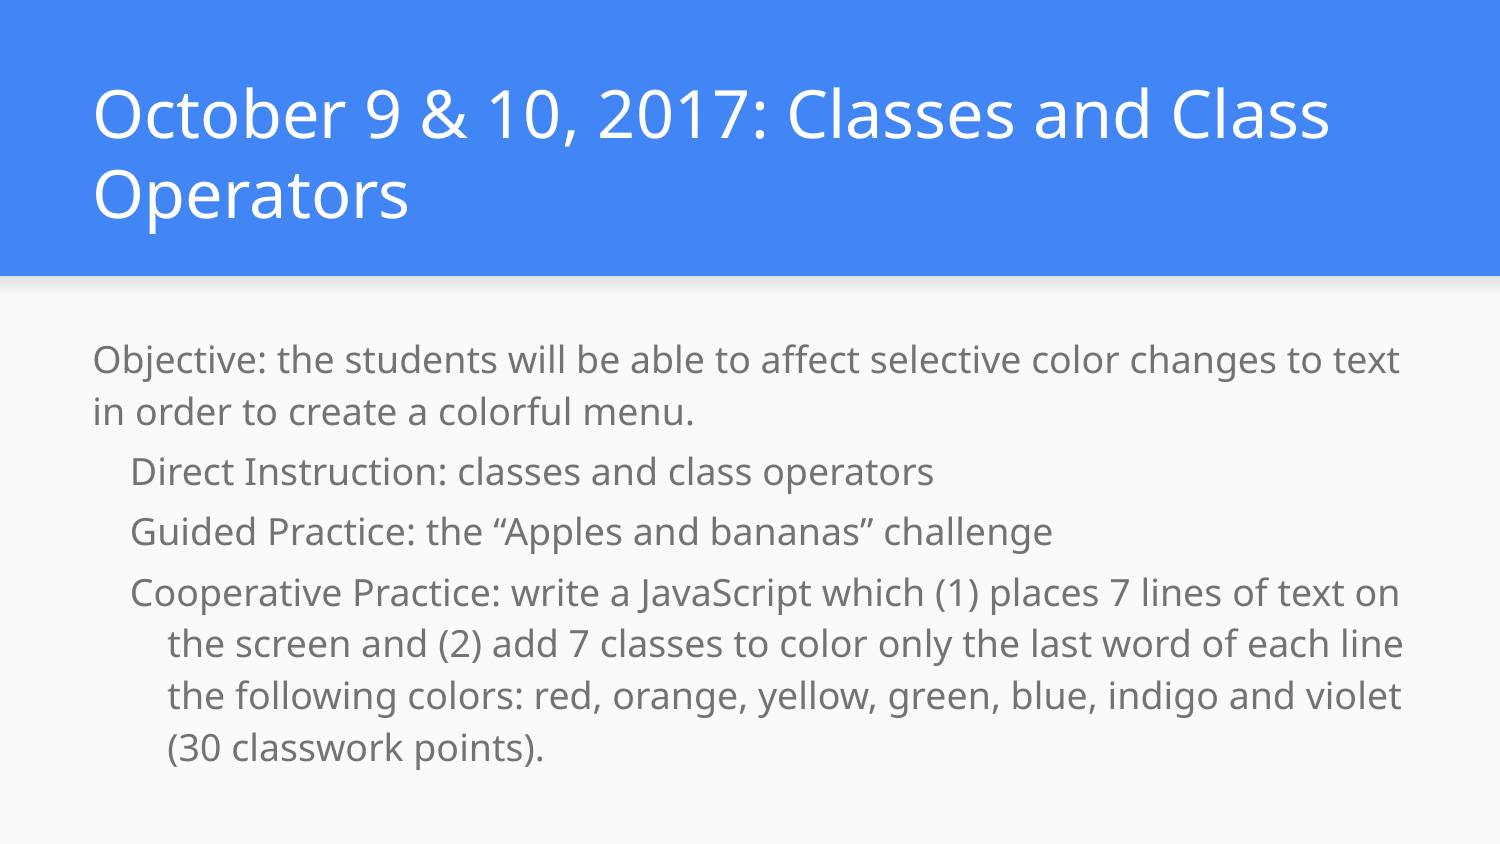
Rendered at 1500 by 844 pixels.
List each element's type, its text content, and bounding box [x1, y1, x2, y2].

list Objective: the students will be able to affect selective color changes to text in order to create a colorful menu. Direct Instruction: classes and class operators Guided Practice: the “Apples and bananas” challenge Cooperative Practice: write a JavaScript which (1) places 7 lines of text on the screen and (2) add 7 classes to color only the last word of each line the following colors: red, orange, yellow, green, blue, indigo and violet (30 classwork points). [77, 314, 1427, 760]
title October 9 & 10, 2017: Classes and Class Operators [77, 63, 1427, 248]
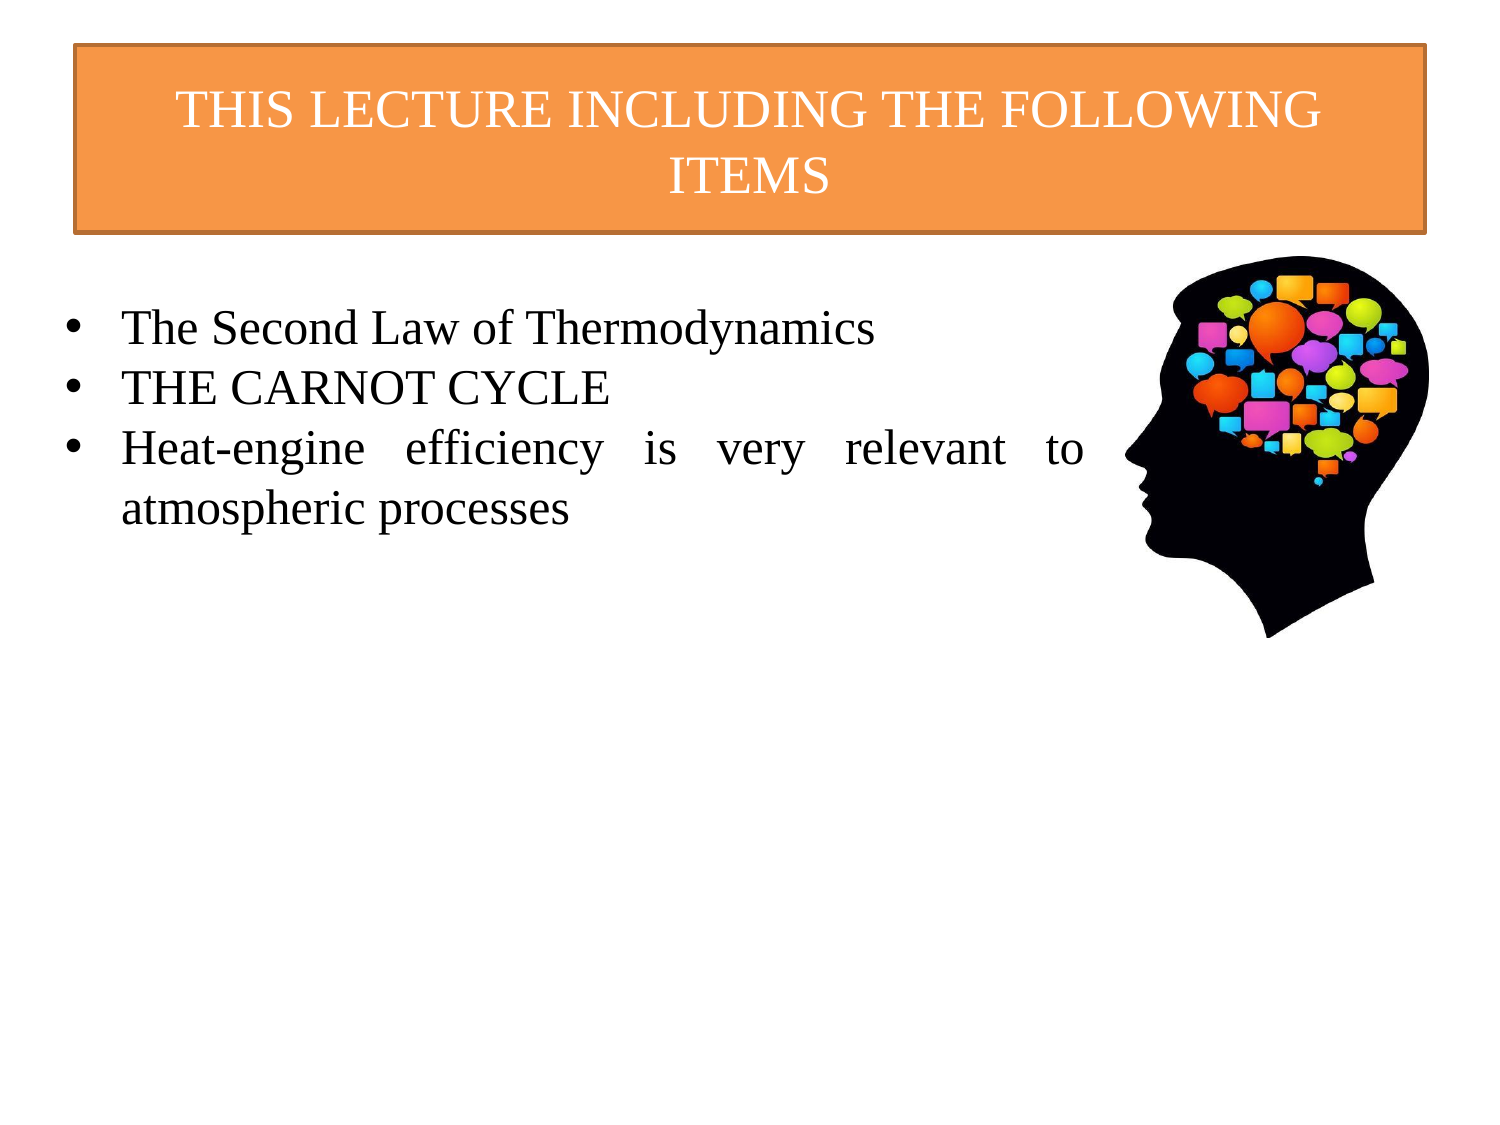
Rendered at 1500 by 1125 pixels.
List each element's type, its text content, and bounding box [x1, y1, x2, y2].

text_box The Second Law of Thermodynamics THE CARNOT CYCLE Heat-engine efficiency is very relevant to atmospheric processes [49, 287, 1100, 783]
title THIS LECTURE INCLUDING THE FOLLOWING ITEMS [73, 43, 1427, 235]
picture [1124, 256, 1429, 638]
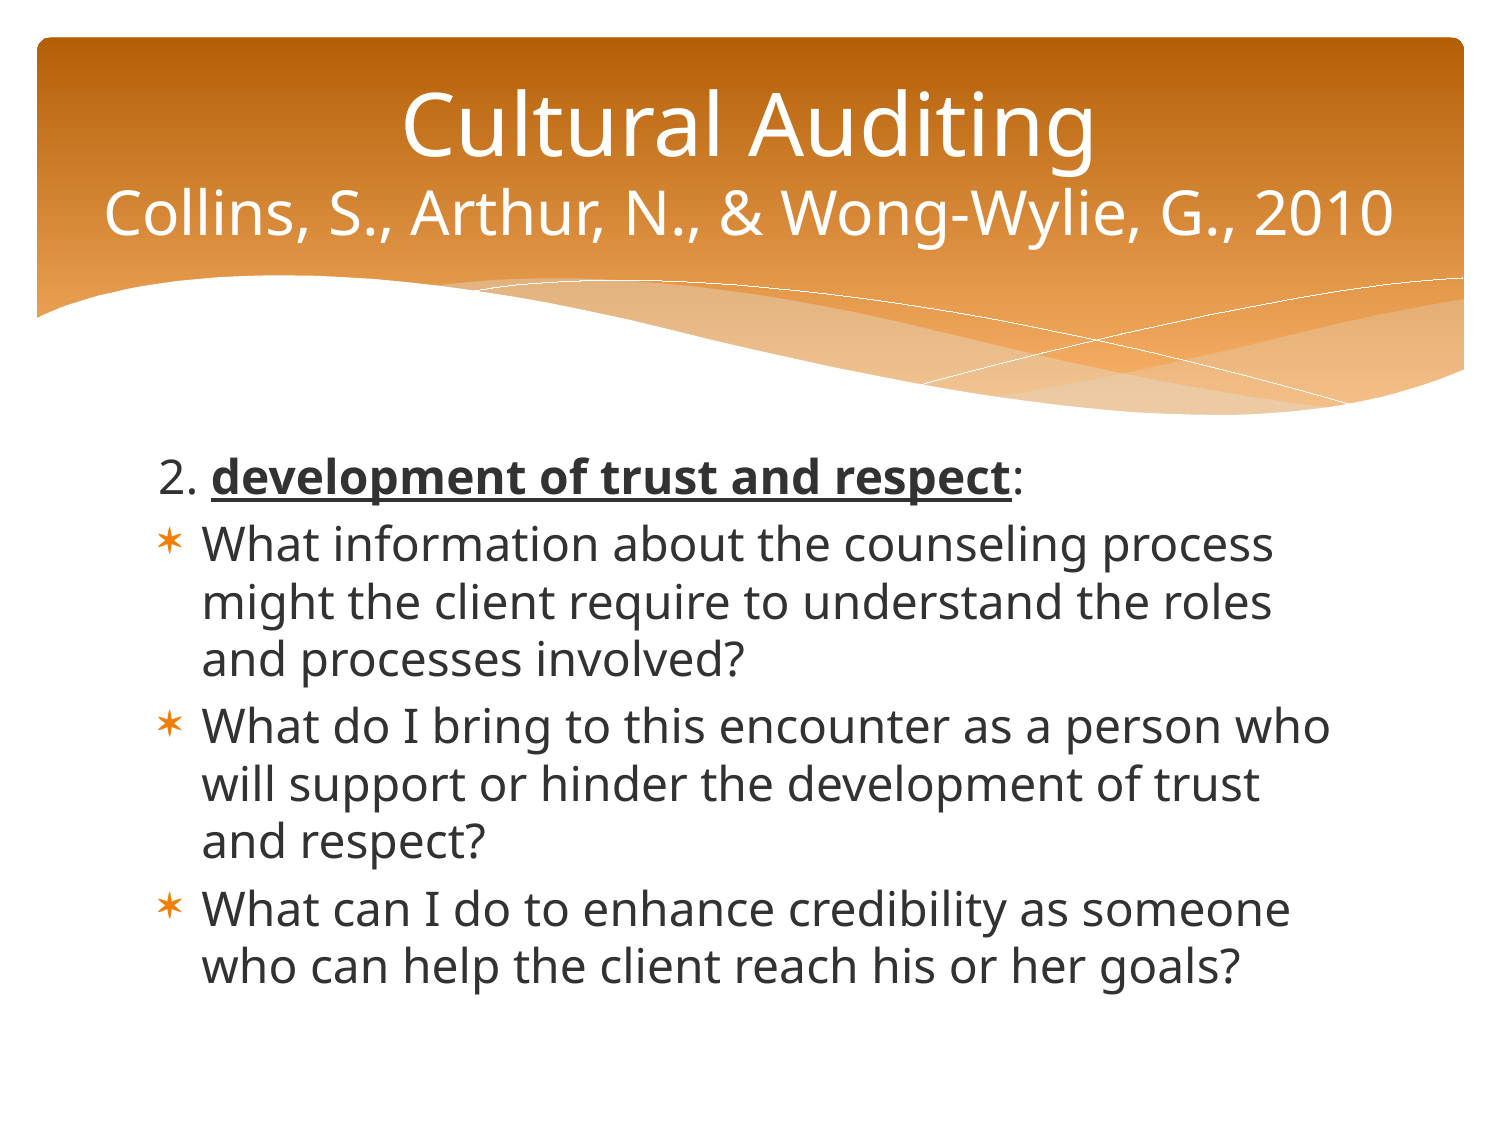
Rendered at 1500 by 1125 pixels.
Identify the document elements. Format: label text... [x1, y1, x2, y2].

title Cultural Auditing Collins, S., Arthur, N., & Wong-Wylie, G., 2010 [75, 55, 1425, 261]
list 2. development of trust and respect: What information about the counseling process might the client require to understand the roles and processes involved? What do I bring to this encounter as a person who will support or hinder the development of trust and respect? What can I do to enhance credibility as someone who can help the client reach his or her goals? [143, 438, 1359, 1005]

⁂

**What to work on:** Copy exactly the lines that run from the one with "Identify the document" to the last line of the material, including both.

**Written answer:**
Identify the document elements. Format: label text... [x1, y1, x2, y2].

title Cultural Auditing Collins, S., Arthur, N., & Wong-Wylie, G., 2010 [75, 55, 1425, 261]
list 2. development of trust and respect: What information about the counseling process might the client require to understand the roles and processes involved? What do I bring to this encounter as a person who will support or hinder the development of trust and respect? What can I do to enhance credibility as someone who can help the client reach his or her goals? [143, 438, 1359, 1005]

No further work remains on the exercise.